▶ [How to complete this task]:
The records follow. Filter them to the lines that hold "partea".

Collected data:
┌────────

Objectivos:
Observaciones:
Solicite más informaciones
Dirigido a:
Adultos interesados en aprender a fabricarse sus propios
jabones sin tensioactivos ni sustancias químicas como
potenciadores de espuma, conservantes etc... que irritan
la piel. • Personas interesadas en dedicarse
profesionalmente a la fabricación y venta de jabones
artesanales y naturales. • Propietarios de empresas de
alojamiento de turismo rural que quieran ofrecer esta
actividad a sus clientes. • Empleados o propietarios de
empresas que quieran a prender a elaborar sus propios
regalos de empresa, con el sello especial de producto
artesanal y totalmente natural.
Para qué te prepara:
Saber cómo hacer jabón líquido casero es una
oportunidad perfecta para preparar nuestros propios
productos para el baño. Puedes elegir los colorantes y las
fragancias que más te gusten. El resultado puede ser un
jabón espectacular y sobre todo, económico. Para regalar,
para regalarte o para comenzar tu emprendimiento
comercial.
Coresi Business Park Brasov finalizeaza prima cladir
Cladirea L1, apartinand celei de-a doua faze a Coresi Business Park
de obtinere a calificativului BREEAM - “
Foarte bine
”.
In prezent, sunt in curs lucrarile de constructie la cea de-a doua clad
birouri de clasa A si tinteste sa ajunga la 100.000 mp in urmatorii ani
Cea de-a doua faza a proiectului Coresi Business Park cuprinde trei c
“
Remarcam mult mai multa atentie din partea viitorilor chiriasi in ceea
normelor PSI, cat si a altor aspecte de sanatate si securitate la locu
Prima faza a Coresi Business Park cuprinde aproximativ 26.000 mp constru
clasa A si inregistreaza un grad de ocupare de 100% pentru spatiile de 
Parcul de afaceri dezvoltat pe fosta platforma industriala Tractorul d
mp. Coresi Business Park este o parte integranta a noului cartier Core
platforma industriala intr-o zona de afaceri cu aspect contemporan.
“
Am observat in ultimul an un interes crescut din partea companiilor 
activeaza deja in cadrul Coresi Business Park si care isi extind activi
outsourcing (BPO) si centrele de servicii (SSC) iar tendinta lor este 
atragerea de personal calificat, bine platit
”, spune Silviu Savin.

└────────

▶ [Answer area]:
Remarcam mult mai multa atentie din partea viitorilor chiriasi in ceea
Am observat in ultimul an un interes crescut din partea companiilor 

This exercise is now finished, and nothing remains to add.